The sales-tax-holiday season is when states give the gift of tax-free shopping for clothing, computers and other back-to-school supplies. Governments are always trying strategies to drive the economy, and one of those strategies is the sales tax holiday. Back-to-school shopping season is among us and it can surely become expensive. Typically, teachers spend roughly $400 of their own money on school supplies, while parents spend a ton more. One of the ways that you can save money on your back-to-school shopping is by taking advantage of state sales tax holidays. If your state has a 7 percent sales tax, that’s $7 saved on every $100 spent. If you spend over a thousand dollars, that’s over $70 saved!
It seems like a good thing: Take a little pressure off the pockets of cash-strapped parents, make retailers smile and make politicians look good for supporting tax relief.
Last year, Illinois passed legislation creating a sales tax holiday. Now the state is sitting on the sidelines because it “just cannot afford it this year,” according to State Sen. Toi Hutchinson (D-Chicago), who was the chief sponsor of the state’s holiday last year. It’s expensive to be generous. When states give up their portion of the sales tax, they give up much-needed revenue for a weekend or, in some cases, for up to a week.
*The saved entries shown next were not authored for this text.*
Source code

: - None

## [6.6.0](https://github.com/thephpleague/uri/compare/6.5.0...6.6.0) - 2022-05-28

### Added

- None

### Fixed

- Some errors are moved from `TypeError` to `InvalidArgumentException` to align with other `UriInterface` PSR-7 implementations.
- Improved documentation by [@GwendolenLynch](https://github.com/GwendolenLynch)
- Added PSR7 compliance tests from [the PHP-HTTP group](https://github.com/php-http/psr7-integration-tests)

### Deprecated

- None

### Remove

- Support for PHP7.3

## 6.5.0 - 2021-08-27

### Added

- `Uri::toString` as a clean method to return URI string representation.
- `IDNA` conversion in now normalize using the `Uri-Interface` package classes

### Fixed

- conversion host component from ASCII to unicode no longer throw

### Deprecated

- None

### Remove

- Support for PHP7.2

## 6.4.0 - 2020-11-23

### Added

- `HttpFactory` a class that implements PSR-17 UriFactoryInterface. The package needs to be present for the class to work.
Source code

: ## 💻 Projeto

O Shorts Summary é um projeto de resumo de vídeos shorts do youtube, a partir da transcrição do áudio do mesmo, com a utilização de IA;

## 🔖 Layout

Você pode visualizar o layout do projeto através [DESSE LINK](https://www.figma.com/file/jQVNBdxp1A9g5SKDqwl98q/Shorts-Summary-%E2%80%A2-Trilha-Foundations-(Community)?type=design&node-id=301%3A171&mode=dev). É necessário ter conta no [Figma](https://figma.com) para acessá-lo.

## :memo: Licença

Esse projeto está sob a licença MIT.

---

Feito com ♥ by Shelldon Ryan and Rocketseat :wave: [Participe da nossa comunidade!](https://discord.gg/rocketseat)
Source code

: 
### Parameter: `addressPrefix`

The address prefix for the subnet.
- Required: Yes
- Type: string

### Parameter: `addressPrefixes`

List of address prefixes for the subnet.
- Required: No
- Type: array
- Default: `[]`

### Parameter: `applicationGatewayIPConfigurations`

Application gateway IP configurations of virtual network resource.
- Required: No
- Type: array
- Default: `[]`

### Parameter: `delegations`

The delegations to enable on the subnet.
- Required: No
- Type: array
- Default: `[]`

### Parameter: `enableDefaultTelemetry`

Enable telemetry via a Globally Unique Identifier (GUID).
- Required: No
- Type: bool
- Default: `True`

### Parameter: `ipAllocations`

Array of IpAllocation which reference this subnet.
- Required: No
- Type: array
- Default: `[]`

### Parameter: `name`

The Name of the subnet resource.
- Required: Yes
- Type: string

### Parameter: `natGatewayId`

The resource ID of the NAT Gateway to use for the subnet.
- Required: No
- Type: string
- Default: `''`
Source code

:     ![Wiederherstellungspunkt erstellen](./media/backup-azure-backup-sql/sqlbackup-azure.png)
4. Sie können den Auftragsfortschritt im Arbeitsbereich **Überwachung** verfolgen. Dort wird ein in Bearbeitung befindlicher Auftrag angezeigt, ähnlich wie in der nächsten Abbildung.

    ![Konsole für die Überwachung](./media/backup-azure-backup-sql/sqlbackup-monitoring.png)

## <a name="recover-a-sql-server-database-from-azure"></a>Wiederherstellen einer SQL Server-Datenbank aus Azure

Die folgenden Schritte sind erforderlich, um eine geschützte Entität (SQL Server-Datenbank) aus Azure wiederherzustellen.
Another example is North Carolina. According to press reports, the state department of revenue last year estimated that it gave up $14.5 million during the its back-to-school tax holiday and $1.7 million during its November tax holiday for Energy Star appliances.
In 2011, 17 states will conduct back-to-school sales tax holidays, down from a peak of 18 states in 2010, according to Mark Robyn, staff economist and co-author of the Tax Foundation’s,Sales Tax Holidays: Politically Expedient but Poor Tax Policy.
Sales tax holidays are meant to stimulate the state’s economy by encouraging consumers to buy more, usually during big retail events like back to school or in preparation for warm or cold weather. While some detractors, like the Tax Foundation, maintain that sales tax holidays are a political ploy rather than an actual driver of the economy, they seem to be here to stay in many states.
States with No Sales Tax Holidays in 2015
States not participating in Sales Tax Holidays are Arizona, California, Colorado, District of Columbia, Hawaii, Idaho, Illinois, Indiana, Kansas, Kentucky, Maine, Massachusetts, Michigan, Minnesota, Nebraska, Nevada, New Jersey, New York, North Carolina, North Dakota, Pennsylvania, Rhode Island, South Dakota, Utah, Vermont, Washington, West Virginia, Wisconsin, and Wyoming.
What Should Online Sellers Do About Sales Tax Holidays?
Online sellers should not collect sales tax on tax exempt items during sales tax holidays. Some channels will automatically turn of sales tax collection for you during this time. For example, Amazon will turn off sales tax collection for you for items coded as (A_SCHL_SUPPLIES) during sales tax holidays (you’ll need to be logged in to Seller Central to see this link.) But for the most part, it’s up to you as a seller to keep up with sales tax holidays and make sure you’re not charging your buyers sales tax on exempt items during sales tax holidays. The requirement to keep up with sales tax holidays is just another way that sales tax increases in complexity for online sellers.